DANGER: Danger: Do not run git prune or git gc in pool repositories! This can cause data loss in "real" repositories that depend on the pool in question.

How to migrate to Hashed Storage

To start a migration, enable Hashed Storage for new projects:

  1. Go to Admin > Settings > Repository and expand the Repository Storage section.
  2. Select the Use hashed storage paths for newly created and renamed projects checkbox.

Check if the change breaks any existing integration you may have that either runs on the same machine as your repositories are located, or may login to that machine to access data (for example, a remote backup solution).

To schedule a complete rollout, see the rake task documentation for storage migration for instructions.

If you do have any existing integration, you may want to do a small rollout first, to validate. You can do so by specifying a range with the operation.

This is an example of how to limit the rollout to Project IDs 50 to 100, running in an Omnibus Gitlab installation:

sudo gitlab-rake gitlab:storage:migrate_to_hashed ID_FROM=50 ID_TO=100

Check the documentation for additional information and instructions for source-based installation.

Rollback

Similar to the migration, to disable Hashed Storage for new projects:

  1. Go to Admin > Settings > Repository and expand the Repository Storage section.
  2. Uncheck the Use hashed storage paths for newly created and renamed projects checkbox.

To schedule a complete rollback, see the rake task documentation for storage rollback for instructions.

The rollback task also supports specifying a range of Project IDs. Here is an example of limiting the rollout to Project IDs 50 to 100, in an Omnibus Gitlab installation:

sudo gitlab-rake gitlab:storage:rollback_to_legacy ID_FROM=50 ID_TO=100

If you have a Geo setup, please note that the rollback will not be reflected automatically on the secondary node. You may need to wait for a backfill operation to kick-in and remove the remaining repositories from the special @hashed/ folder manually.

Hashed Storage coverage

We are incrementally moving every storable object in GitLab to the Hashed Storage pattern. You can check the current coverage status below (and also see the issue).

Note that things stored in an S3 compatible endpoint will not have the downsides mentioned earlier, if they are not prefixed with #{namespace}/#{project_name}, which is true for CI Cache and LFS Objects.

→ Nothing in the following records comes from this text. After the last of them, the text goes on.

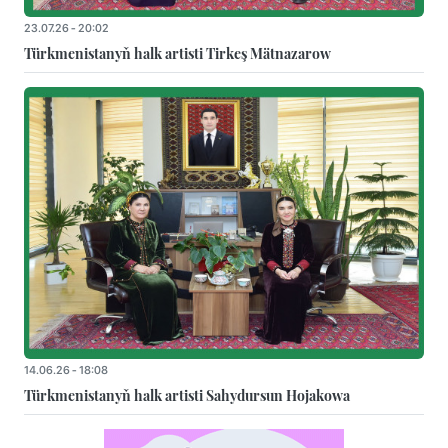
23.07.26 - 20:02
Türkmenistanyň halk artisti Tirkeş Mätnazarow
14.06.26 - 18:08
Türkmenistanyň halk artisti Sahydursun Hojakowa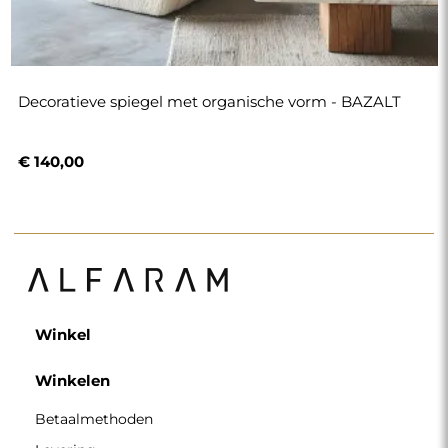
Decoratieve spiegel met organische vorm - BAZALT
€ 140,00
Winkel
Winkelen
Betaalmethoden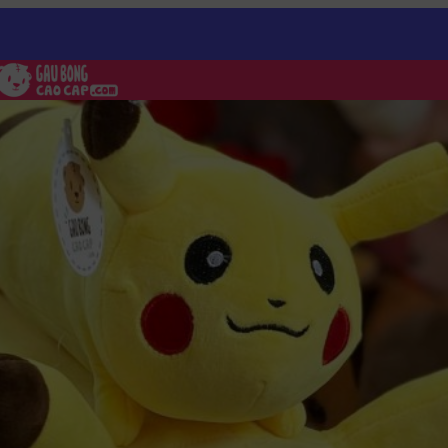
g Pikachu
/
Gấu Bông Pikachu nằm gối ôm dài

Storable Object Legacy Storage Hashed Storage S3 Compatible GitLab Version
Repository Yes Yes - 10.0
Attachments Yes Yes - 10.2
Avatars Yes No - -
Pages Yes No - -
Docker Registry Yes No - -
CI Build Logs No No - -
CI Artifacts No No Yes 9.4 / 10.6
CI Cache No No Yes -
LFS Objects Yes Similar Yes 10.0 / 10.7
Repository pools No Yes - 11.6

Implementation Details

Avatars

Each file is stored in a folder with its id from the database. The filename is always avatar.png for user avatars. When avatar is replaced, Upload model is destroyed and a new one takes place with different id.

CI Artifacts

CI Artifacts are S3 compatible since 9.4 (GitLab Premium), and available in GitLab Core since 10.6.

LFS Objects

LFS Objects implements a similar storage pattern using 2 chars, 2 level folders, following git own implementation:

"shared/lfs-objects/#{oid[0..1}/#{oid[2..3]}/#{oid[4..-1]}"

# Based on object `oid`: `8909029eb962194cfb326259411b22ae3f4a814b5be4f80651735aeef9f3229c`, path will be:
"shared/lfs-objects/89/09/029eb962194cfb326259411b22ae3f4a814b5be4f80651735aeef9f3229c"

They are also S3 compatible since 10.0 (GitLab Premium), and available in GitLab Core since 10.7.